Researchers at the University of Liverpool are part of a new £14m European project to improve diagnosis of serious bacterial infections such as meningitis and sepsis and reduce antibiotic use in children.
An international team of doctors and scientists are aiming to develop a rapid test to allow medics to quickly identify bacterial infection in children.
The hope is the £14m project, funded by the EU, will not only allow medical staff to reduce the number of unnecessary antibiotics – but it could also quickly identify deadly cases of meningitis, sepsis and other life threatening bacterial infections.

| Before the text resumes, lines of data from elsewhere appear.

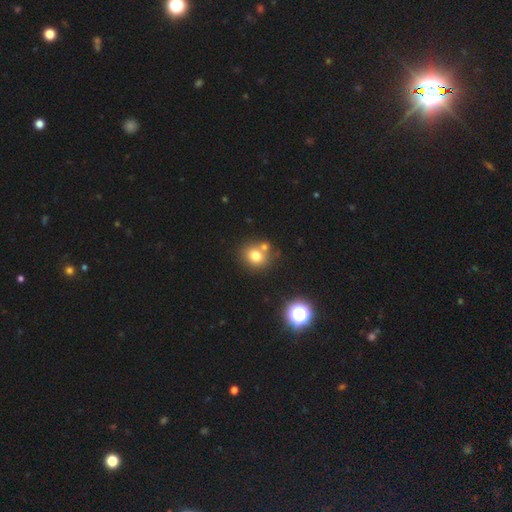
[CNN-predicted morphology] A smooth galaxy with no disk features (75%) that is round (78%). Merging: none (63%).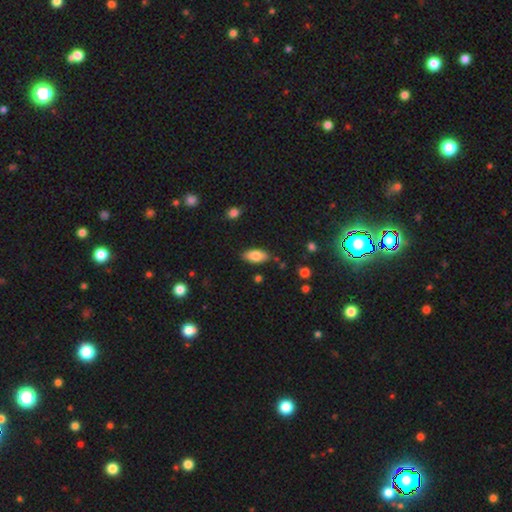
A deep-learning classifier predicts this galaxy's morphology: Smooth or featured: smooth — 79% (featured or disk — 14%)
How rounded: in between — 87% (cigar-shaped — 11%)
Merging: none — 82% (minor disturbance — 13%)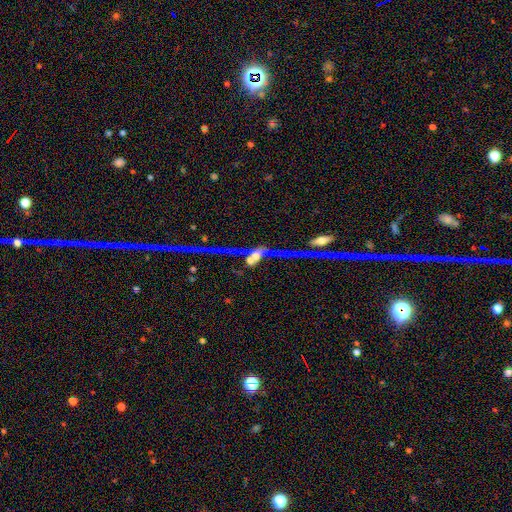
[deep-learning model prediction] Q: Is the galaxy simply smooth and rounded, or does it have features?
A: featured or disk — 64%.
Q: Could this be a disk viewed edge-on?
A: yes — 51%.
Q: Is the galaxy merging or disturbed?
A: merger — 42%.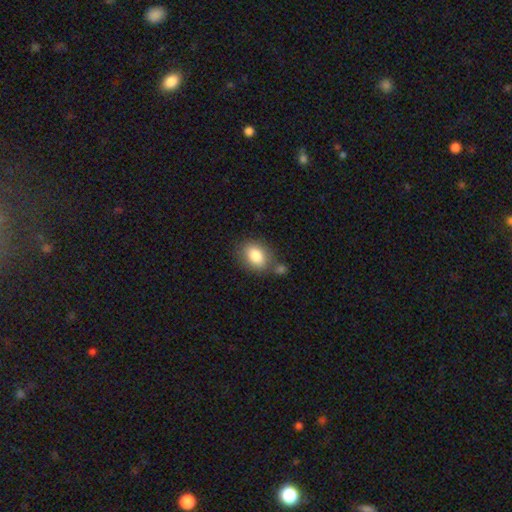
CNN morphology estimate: Smooth or featured: smooth — 84% (featured or disk — 8%)
How rounded: in between — 76% (round — 23%)
Merging: none — 64% (minor disturbance — 16%)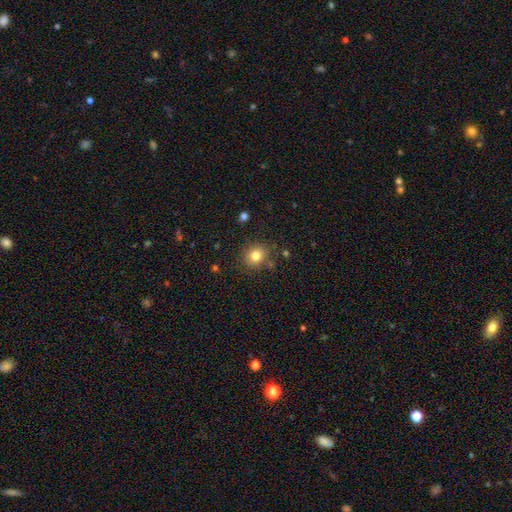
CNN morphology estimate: smooth-or-featured: smooth: 80% | star or artifact: 12% | featured or disk: 8%
  how-rounded: round: 78% | in between: 21% | cigar-shaped: 1%
  merging: none: 84% | minor disturbance: 10% | merger: 3% | major disturbance: 3%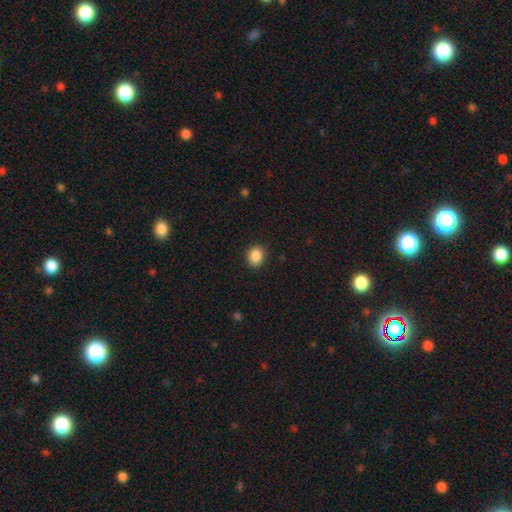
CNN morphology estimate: Q: Smooth or featured?
A: smooth (88%); runner-up: star or artifact (9%)
Q: How rounded?
A: round (54%); runner-up: in between (45%)
Q: Merging?
A: none (87%); runner-up: minor disturbance (9%)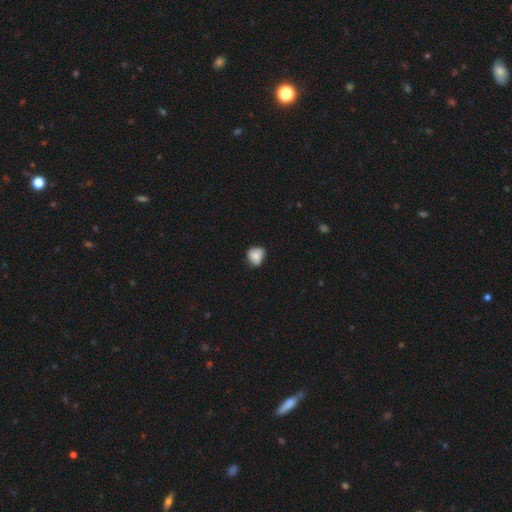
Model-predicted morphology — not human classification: smooth-or-featured: smooth: 78% | featured or disk: 14% | star or artifact: 8%
  how-rounded: round: 67% | in between: 32% | cigar-shaped: 1%
  merging: none: 60% | minor disturbance: 32% | major disturbance: 6% | merger: 2%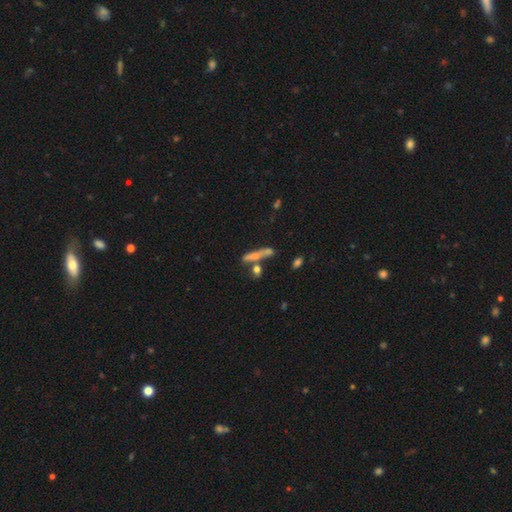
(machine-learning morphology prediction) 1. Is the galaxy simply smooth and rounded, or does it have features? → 60% smooth, 28% featured or disk, 12% star or artifact.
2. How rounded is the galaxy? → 81% cigar-shaped, 14% in between, 5% round.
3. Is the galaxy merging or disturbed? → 52% none, 23% merger, 16% minor disturbance, 9% major disturbance.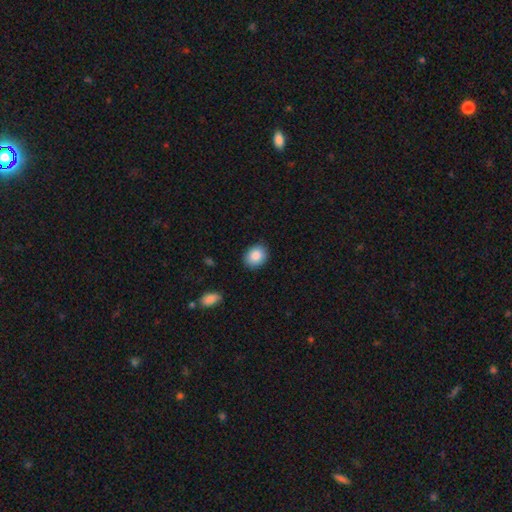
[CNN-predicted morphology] Smooth or featured: smooth — 88% (star or artifact — 8%)
How rounded: round — 53% (in between — 46%)
Merging: none — 87% (minor disturbance — 9%)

In the new project, called PERFORM, the team will build on previous research that showed bacterial illnesses can be identified by a particular patterns of genes and proteins.
During the five-year project the team will study around 60,000 children across Europe and West Africa who arrive at hospitals and clinics with a high fever.
Fever is one of the most common reasons children are brought to medical care. While most episodes of high fever in children are due to a viral illness – which will often get better on its own – hidden amongst them are life-threatening bacterial infections.
Mike Levin, Professor of International Child Health at Imperial College London, who leads the new project explained: “Rather than attempting to identify the bacteria, which has been the focus of most previous tests for bacterial infection, we believe bacterial infection can be recognised by the pattern of genes and proteins activated by the child’s immune system in response to the infection.”
At the moment, when a child arrives at a surgery or hospital with fever, doctors have no quick method of distinguishing whether the child is suffering from bacterial or viral illness. Diagnosis relies instead on taking a sample of blood or spinal fluid, and seeing if bacteria grow in this sample. However this can take more than 48 hours.
Because of the fear of “missing” bacterial infection, doctors often give antibiotics immediately to children with high fever – before the test results are available to confirm whether the child is suffering from a bacterial or viral infection.
Professor Enitan Carrol, from the University’s Institute of Infection and Global Health, is leading the prospective Emergency Department study. She said “We are delighted to be part of this important initiative. The inability to distinguish life-threatening infection from self-limiting illness presents a huge clinical dilemma for doctors in paediatric Emergency Departments.
“If we can come up with a solution to this problem, it will have global impact on patient outcomes including mortality, on antimicrobial resistance and on health care resource utilisation.”
The PERFORM project team includes groups from Oxford, Liverpool, Newcastle, Spain, Austria, Germany, The Netherlands, Greece, Slovenia, Latvia , the Gambia and Switzerland, as well as the biotechnology companies Micropathology Ltd UK and bioMérieux, France.